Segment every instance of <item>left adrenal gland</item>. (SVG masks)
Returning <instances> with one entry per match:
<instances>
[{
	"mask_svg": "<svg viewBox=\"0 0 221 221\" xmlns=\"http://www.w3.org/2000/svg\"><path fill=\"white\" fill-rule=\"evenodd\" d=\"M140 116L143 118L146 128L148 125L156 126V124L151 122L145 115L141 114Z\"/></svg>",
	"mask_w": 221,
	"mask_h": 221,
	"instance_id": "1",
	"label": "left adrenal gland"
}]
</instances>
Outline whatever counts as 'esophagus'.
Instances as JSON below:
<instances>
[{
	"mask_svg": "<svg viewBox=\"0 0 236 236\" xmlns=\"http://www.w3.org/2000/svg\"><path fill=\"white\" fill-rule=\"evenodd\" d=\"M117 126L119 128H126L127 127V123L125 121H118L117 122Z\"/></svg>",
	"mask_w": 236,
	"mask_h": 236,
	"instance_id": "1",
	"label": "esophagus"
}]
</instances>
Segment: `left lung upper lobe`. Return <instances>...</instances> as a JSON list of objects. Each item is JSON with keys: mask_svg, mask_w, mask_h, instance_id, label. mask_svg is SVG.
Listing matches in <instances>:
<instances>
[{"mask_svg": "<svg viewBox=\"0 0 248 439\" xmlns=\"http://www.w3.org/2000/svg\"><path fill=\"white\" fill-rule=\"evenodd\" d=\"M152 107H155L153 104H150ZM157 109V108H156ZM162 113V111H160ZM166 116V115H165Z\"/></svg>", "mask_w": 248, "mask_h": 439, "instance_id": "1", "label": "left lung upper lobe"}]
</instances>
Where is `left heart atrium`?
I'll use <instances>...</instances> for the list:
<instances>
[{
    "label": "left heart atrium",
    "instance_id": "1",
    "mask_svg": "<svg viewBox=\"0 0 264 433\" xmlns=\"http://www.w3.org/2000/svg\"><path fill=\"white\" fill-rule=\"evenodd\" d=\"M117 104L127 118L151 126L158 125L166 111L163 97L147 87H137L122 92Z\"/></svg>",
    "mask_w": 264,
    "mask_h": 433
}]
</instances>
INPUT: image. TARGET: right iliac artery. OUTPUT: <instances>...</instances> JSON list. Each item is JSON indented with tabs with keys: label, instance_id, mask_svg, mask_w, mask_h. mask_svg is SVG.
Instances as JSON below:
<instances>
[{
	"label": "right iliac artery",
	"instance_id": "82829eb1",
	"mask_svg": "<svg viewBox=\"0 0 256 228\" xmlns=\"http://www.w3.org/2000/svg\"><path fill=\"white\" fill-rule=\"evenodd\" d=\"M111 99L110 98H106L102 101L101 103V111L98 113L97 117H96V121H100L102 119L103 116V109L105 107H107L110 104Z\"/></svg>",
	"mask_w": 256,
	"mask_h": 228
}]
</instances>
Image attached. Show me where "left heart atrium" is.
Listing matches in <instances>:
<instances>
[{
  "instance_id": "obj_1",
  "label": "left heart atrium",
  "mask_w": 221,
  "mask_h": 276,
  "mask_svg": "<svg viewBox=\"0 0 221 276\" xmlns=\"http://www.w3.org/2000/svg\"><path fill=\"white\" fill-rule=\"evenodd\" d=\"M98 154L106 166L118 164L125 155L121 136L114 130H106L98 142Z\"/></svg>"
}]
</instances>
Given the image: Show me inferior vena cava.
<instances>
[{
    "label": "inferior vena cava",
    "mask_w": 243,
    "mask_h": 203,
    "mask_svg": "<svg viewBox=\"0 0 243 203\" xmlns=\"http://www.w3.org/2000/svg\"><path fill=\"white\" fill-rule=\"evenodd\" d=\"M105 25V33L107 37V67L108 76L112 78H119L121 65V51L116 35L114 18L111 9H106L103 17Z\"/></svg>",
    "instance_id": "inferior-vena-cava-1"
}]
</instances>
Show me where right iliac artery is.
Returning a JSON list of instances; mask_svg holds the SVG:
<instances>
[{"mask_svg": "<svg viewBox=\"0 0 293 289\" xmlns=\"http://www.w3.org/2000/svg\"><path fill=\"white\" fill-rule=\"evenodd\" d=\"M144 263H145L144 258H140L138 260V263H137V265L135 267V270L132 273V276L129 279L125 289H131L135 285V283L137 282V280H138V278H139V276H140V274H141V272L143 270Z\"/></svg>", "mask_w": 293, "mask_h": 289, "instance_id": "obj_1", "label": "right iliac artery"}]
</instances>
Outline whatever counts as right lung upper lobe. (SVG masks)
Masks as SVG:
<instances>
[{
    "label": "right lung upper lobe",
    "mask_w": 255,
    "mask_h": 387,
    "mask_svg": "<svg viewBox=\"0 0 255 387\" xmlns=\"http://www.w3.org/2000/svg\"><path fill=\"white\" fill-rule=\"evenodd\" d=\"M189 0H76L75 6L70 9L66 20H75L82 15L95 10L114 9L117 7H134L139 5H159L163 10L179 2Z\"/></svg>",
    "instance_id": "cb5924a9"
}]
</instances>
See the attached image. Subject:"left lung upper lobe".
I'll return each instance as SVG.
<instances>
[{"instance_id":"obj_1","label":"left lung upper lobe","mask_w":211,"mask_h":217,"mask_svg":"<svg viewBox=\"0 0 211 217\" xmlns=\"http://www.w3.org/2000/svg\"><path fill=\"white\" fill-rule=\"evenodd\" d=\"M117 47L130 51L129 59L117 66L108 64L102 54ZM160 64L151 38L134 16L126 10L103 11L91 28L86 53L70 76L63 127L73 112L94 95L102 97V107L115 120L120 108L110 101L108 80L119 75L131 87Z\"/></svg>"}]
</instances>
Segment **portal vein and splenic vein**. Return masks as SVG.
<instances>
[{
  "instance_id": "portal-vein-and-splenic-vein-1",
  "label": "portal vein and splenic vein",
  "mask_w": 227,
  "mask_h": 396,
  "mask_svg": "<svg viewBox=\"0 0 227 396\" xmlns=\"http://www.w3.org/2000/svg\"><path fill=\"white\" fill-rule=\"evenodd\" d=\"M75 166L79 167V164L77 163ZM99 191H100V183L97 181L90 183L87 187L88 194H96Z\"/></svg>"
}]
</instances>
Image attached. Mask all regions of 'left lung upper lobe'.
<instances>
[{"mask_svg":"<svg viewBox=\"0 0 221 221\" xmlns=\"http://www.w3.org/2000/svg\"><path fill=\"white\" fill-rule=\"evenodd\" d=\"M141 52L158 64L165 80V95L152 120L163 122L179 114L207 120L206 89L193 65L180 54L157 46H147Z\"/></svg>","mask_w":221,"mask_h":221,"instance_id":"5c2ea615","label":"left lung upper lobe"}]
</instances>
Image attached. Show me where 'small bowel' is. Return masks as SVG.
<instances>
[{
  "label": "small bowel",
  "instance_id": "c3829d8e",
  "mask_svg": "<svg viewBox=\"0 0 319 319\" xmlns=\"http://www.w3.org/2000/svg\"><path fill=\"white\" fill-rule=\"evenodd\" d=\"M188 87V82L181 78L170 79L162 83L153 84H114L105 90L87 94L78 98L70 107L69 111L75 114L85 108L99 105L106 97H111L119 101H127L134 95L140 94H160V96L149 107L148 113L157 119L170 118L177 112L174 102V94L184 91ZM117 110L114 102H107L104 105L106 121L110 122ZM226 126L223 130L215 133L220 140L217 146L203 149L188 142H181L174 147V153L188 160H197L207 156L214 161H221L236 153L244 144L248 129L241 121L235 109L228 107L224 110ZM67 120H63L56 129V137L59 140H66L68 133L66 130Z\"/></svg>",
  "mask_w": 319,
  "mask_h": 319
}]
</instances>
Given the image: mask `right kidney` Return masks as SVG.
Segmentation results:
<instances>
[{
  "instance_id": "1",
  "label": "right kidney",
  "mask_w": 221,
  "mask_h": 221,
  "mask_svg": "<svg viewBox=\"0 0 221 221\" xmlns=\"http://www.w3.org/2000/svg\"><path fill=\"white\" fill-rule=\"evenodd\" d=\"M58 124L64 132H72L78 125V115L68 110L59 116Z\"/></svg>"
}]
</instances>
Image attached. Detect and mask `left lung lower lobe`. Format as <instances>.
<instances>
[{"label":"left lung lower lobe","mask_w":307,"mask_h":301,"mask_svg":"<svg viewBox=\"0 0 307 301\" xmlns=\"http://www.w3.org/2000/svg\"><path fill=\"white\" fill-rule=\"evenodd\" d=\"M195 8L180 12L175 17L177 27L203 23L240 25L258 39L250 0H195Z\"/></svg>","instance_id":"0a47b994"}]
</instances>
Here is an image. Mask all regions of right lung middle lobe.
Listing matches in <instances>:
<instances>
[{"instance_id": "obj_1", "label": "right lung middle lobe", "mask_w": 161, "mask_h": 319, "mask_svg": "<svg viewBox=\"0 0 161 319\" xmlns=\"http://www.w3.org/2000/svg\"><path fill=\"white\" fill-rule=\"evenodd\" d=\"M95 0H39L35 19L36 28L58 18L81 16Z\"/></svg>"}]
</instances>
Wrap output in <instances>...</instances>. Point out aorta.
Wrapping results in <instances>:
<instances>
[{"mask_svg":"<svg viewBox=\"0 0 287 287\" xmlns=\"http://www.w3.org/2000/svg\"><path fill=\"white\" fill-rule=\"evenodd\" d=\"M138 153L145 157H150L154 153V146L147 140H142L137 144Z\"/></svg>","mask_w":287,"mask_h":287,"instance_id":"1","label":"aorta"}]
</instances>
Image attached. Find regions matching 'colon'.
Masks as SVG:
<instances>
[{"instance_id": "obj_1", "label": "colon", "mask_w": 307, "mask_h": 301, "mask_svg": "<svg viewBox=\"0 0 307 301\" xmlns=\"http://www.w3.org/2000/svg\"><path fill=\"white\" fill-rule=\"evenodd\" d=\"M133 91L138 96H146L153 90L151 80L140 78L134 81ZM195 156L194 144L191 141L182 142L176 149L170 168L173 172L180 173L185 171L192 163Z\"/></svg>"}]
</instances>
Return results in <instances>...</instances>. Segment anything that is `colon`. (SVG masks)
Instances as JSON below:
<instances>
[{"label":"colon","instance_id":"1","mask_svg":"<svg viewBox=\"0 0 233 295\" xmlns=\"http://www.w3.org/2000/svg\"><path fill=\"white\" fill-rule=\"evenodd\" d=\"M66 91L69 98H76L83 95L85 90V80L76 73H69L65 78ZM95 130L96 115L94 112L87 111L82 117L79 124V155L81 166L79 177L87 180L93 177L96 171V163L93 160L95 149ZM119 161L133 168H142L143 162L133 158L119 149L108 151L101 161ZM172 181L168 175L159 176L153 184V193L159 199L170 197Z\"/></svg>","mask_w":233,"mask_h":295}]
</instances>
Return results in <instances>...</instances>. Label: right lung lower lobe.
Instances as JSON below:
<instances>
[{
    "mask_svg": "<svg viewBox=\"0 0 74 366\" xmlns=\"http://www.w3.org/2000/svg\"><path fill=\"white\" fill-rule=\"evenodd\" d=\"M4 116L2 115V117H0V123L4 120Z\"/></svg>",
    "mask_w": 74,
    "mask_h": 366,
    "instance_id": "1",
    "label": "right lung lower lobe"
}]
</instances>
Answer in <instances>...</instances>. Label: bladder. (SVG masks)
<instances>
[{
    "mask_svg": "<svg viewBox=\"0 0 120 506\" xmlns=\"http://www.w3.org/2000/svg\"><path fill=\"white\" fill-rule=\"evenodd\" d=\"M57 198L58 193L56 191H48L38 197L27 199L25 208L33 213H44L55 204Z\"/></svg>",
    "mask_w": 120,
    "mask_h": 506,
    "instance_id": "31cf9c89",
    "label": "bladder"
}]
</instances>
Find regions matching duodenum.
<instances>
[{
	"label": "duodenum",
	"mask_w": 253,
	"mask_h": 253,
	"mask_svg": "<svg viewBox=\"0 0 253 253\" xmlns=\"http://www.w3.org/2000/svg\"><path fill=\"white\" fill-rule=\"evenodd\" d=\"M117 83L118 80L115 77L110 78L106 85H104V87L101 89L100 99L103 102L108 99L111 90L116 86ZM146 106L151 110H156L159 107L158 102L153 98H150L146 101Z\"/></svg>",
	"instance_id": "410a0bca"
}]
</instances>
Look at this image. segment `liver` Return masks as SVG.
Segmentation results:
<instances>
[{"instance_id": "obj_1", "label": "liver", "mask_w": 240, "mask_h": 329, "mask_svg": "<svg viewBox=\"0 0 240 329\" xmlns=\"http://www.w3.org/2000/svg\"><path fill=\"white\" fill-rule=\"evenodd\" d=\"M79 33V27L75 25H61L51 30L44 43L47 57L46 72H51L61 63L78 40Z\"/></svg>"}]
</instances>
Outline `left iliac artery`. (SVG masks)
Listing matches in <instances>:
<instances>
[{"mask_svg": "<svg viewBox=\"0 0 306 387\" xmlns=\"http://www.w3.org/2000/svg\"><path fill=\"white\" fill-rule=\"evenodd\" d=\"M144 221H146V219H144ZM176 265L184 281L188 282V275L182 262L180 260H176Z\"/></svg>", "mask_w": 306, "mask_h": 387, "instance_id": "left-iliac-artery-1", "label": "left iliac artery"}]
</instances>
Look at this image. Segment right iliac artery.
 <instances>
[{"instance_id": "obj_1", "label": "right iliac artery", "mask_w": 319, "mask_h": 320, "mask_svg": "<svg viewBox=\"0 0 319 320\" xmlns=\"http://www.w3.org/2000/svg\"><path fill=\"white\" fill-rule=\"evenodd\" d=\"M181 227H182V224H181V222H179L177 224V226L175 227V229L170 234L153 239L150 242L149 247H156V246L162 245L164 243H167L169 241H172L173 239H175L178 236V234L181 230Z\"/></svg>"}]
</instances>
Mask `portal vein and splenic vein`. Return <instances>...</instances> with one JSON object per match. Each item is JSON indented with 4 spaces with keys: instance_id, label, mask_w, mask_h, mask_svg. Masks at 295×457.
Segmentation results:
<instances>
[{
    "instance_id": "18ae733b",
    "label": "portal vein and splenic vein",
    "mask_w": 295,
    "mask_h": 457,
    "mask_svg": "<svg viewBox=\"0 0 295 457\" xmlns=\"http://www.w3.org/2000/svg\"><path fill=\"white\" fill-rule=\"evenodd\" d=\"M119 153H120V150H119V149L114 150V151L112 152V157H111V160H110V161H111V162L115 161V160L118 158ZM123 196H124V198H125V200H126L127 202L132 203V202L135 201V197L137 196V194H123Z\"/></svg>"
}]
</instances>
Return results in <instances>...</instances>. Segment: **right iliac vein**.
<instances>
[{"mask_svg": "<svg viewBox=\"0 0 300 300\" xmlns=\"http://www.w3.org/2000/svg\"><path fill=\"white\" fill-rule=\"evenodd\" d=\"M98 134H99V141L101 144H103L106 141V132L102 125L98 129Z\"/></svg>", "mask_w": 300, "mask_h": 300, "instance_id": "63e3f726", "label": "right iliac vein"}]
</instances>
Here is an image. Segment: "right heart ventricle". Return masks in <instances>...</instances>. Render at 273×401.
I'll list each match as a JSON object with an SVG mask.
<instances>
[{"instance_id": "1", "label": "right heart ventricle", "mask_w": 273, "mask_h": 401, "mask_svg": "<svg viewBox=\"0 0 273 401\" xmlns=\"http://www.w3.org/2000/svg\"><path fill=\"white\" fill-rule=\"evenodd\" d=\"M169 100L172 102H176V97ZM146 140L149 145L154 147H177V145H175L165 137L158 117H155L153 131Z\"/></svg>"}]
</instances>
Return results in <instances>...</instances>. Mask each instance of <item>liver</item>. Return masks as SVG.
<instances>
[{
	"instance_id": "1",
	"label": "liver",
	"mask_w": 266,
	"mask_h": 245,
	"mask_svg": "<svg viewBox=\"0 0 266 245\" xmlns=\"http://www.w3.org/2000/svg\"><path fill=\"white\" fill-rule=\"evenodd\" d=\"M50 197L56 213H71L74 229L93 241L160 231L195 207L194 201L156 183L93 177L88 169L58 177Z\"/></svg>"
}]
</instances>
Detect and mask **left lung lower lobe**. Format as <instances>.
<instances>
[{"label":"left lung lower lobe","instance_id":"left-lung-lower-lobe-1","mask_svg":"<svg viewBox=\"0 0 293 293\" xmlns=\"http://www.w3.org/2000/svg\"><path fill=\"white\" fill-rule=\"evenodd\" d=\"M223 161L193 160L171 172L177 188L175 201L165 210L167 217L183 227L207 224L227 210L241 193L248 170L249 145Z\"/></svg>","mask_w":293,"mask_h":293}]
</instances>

_ _ _ _ _ _ _

▸ **问题描述**: 从上方列表中提取所有含有字符串“esophagus”的行，匹配时区分大小写。

▸ **最终结果**:
Outline whatever counts as 'esophagus'.
	"label": "esophagus"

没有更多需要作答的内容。